Honestly I'm adverse to the constant repetition of 'show, don't tell'.  Maybe good advise for a beginning writer who hasn't found their method, but if a writer can really write, make me care and do it well, it doesn't matter to me.  Frankenstein is (not exactly, but kind of) similar to a running dialogue with the reader from the MC.  Dialogue doesn't show; it tells.


----------



## lilacstarflower (Jul 19, 2008)

Oh yeah, I definately agree Mary Shelley wrote a brilliant piece. I would just like to have read some gore - a little sadistic maybe? lol


----------



## Dawnstorm (Jul 20, 2008)

lin said:


> Whatever you do, don't use "Frankenstein" to refer to the ''monster''. His name is Adam, at least according to readings given by Mary Shelley during her lifetime. In the text of the book itself, though, he is generally referred to as "the creature".
> Frankensteins Monster - Television Tropes & Idioms



Thanks for that. So it's Shelley's readings that give weight to that assumption. I wonder if it's Shelley's name for the creature, so that neither the creature nor Frankenstein would use the name in-text. (Interesting research topic.)


----------



## Linton Robinson (Jul 20, 2008)

> Frankenstein was trying to create in his narration simply through words.



A common trait among writers.   Shelley was probably just to ignorant to have heard "show don't tell" on the internet from wannabes seven million freakin' times.


----------



## C.Gholy (Dec 7, 2008)

If I hadn't of learned this at school, I would have  been naive to think that Frankenstien was the monster. The title does remind me of the time when I was reading something out in a nativity play, I said frankenstein instead of frankincense.

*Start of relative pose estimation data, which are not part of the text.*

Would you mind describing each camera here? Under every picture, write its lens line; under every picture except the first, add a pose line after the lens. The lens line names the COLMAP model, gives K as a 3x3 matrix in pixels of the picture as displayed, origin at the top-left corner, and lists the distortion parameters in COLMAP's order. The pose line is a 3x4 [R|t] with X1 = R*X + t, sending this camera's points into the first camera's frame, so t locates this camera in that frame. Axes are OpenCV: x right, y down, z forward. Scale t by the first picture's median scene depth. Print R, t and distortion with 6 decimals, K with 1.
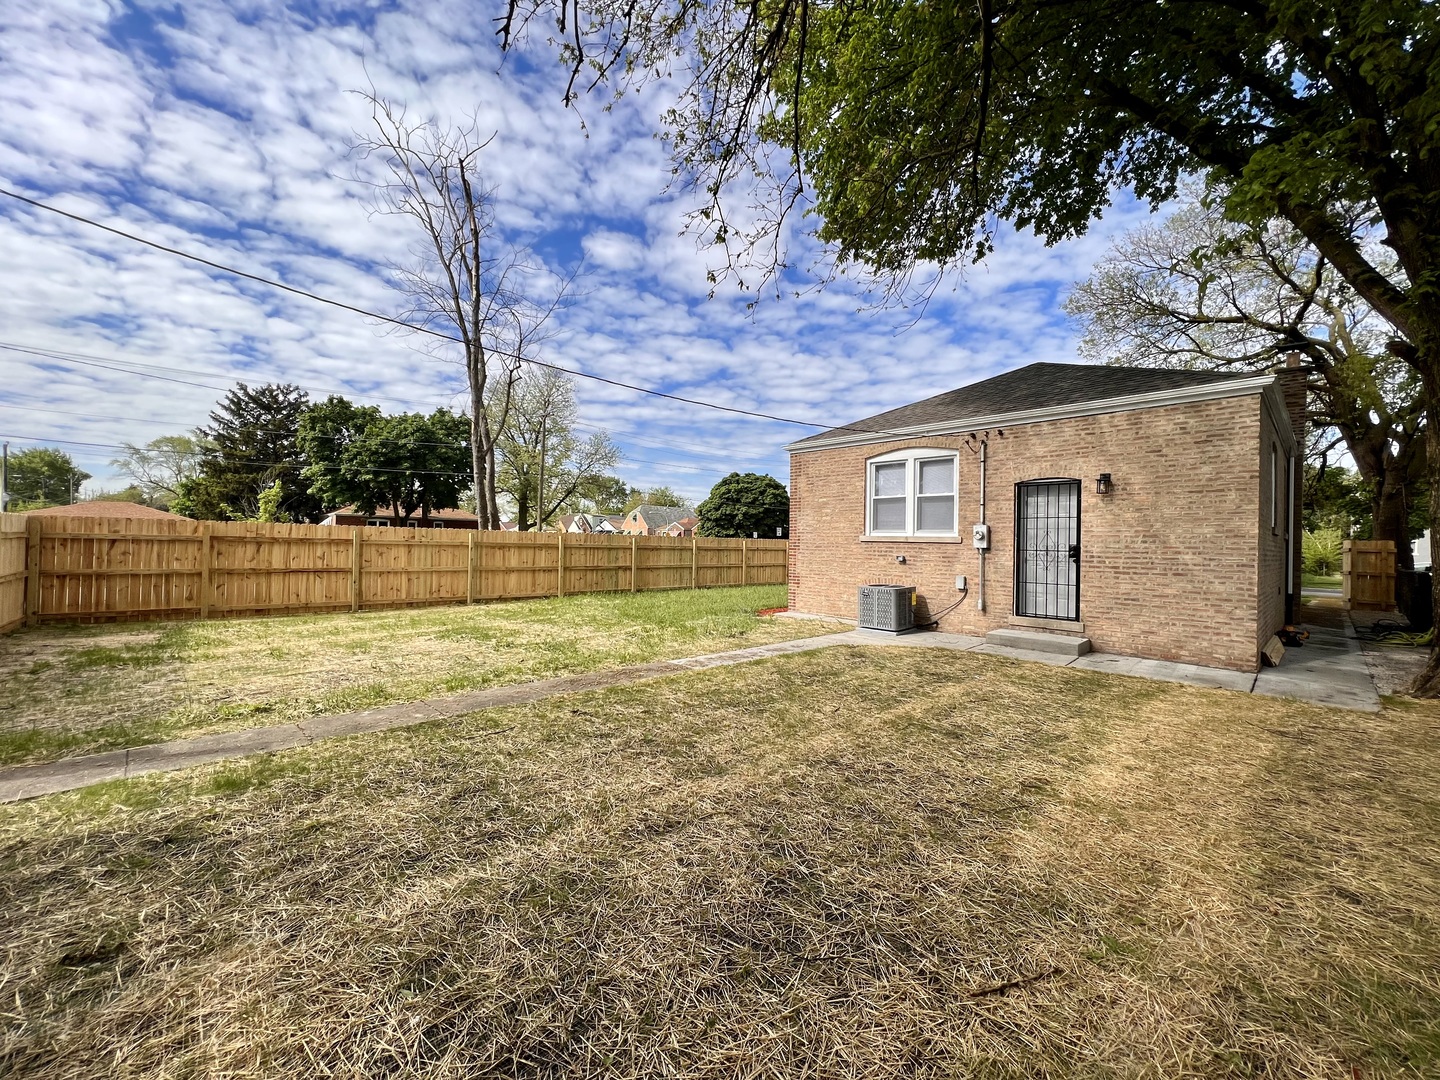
lens RADIAL K [[575.5, 0, 712.6], [0, 575.5, 535.9], [0, 0, 1]] dist [0.000377, 0.000085]
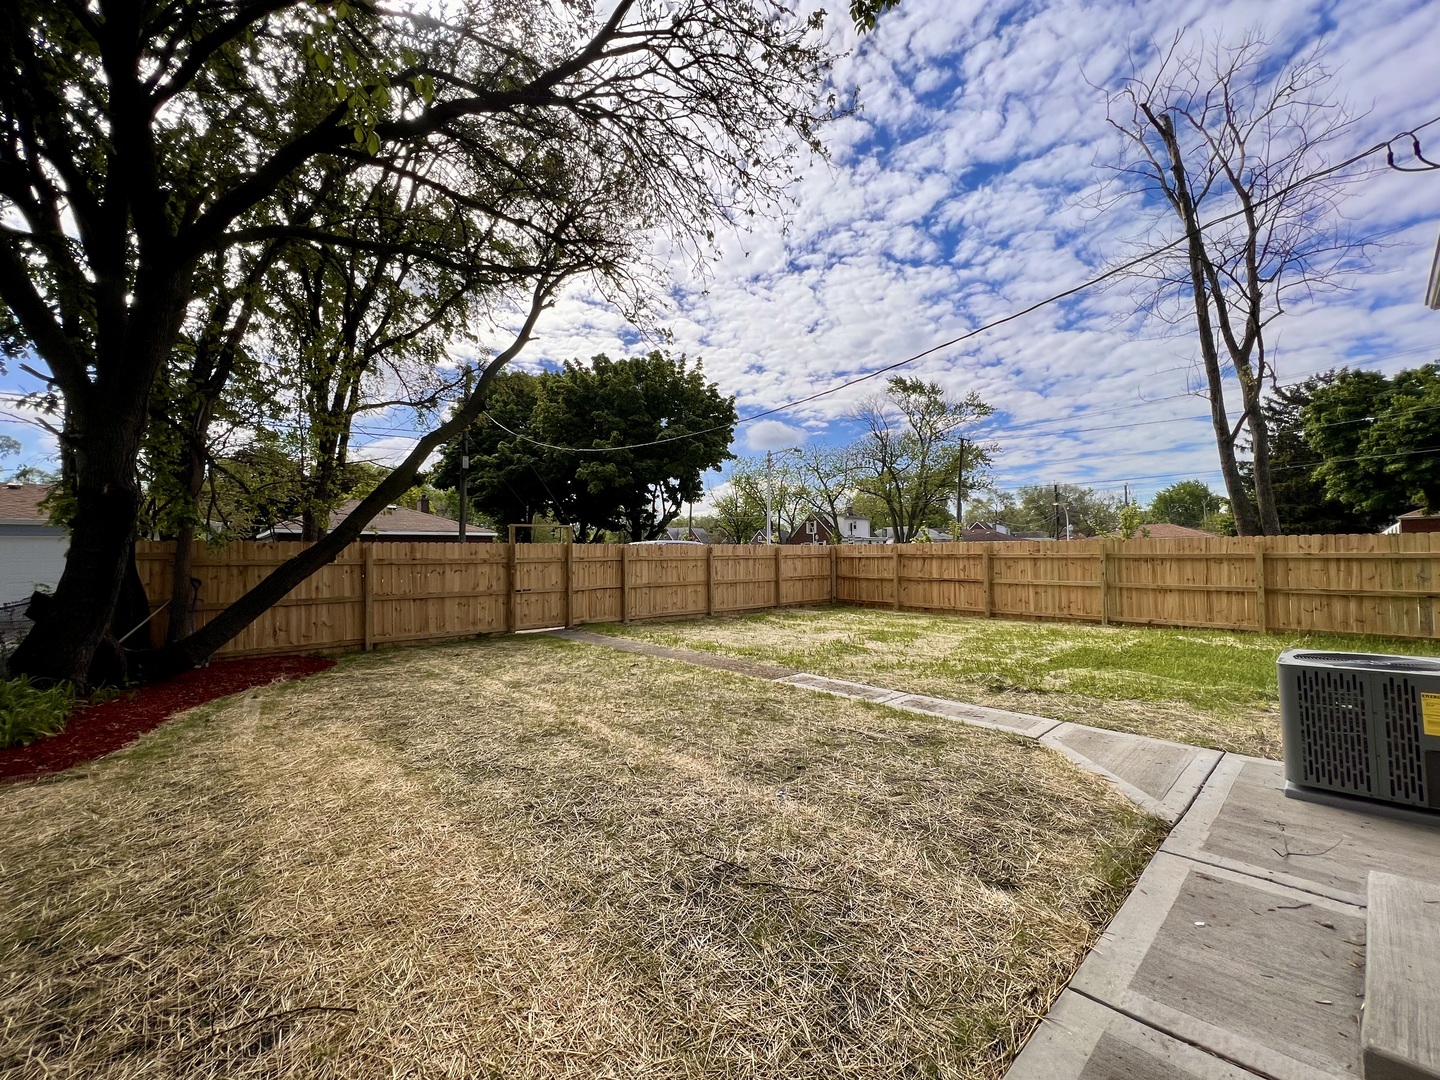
lens RADIAL K [[575.5, 0, 712.9], [0, 575.5, 540.9], [0, 0, 1]] dist [0.000377, 0.000085]
pose [[-0.032827, -0.043675, -0.998506, 0.599628], [0.022706, 0.998754, -0.044432, 0.020002], [0.999203, -0.024130, -0.031794, 0.564784]]
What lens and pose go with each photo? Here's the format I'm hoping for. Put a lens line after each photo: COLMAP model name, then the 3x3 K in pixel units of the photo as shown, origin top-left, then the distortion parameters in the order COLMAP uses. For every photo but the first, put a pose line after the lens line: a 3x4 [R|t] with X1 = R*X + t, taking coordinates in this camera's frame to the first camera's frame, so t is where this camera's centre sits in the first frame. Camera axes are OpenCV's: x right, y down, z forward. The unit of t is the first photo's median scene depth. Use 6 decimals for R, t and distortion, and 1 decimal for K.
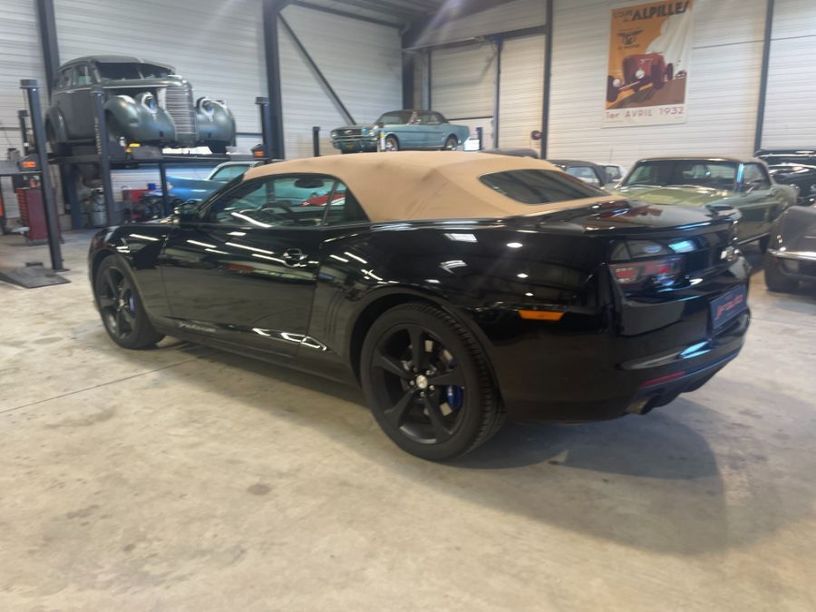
lens RADIAL K [[614.2, 0, 404.8], [0, 614.2, 300.7], [0, 0, 1]] dist [0.101939, -0.133200]
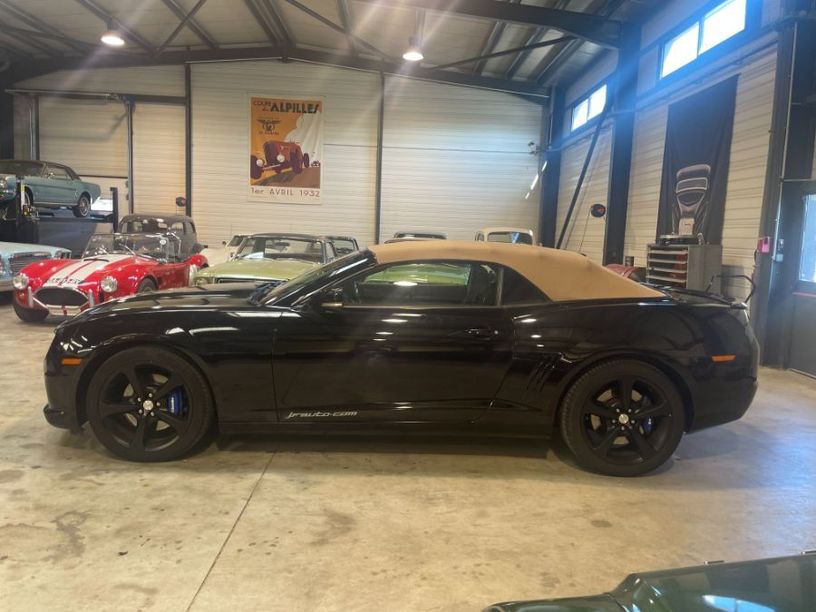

We studied chapter five at school and watched the movie. I was quite interested in the book, the whole plot was interesting. Romance, tragedy, suspense, drama, horror and emotion. I really thought it was a great read and deserved to be learned at school.


----------



## Beja-Beja (Dec 7, 2008)

I loved it but it could have ended better.


----------



## Kinniku Mantaro (Dec 8, 2008)

> I loved it but it could have ended better.



Really Beja? I loved the ending myself - bit curious where the monster found wood for a fire in the North Pole, but other than that I thought it was really dramatic and emotional, an amazing end to a very good book.


----------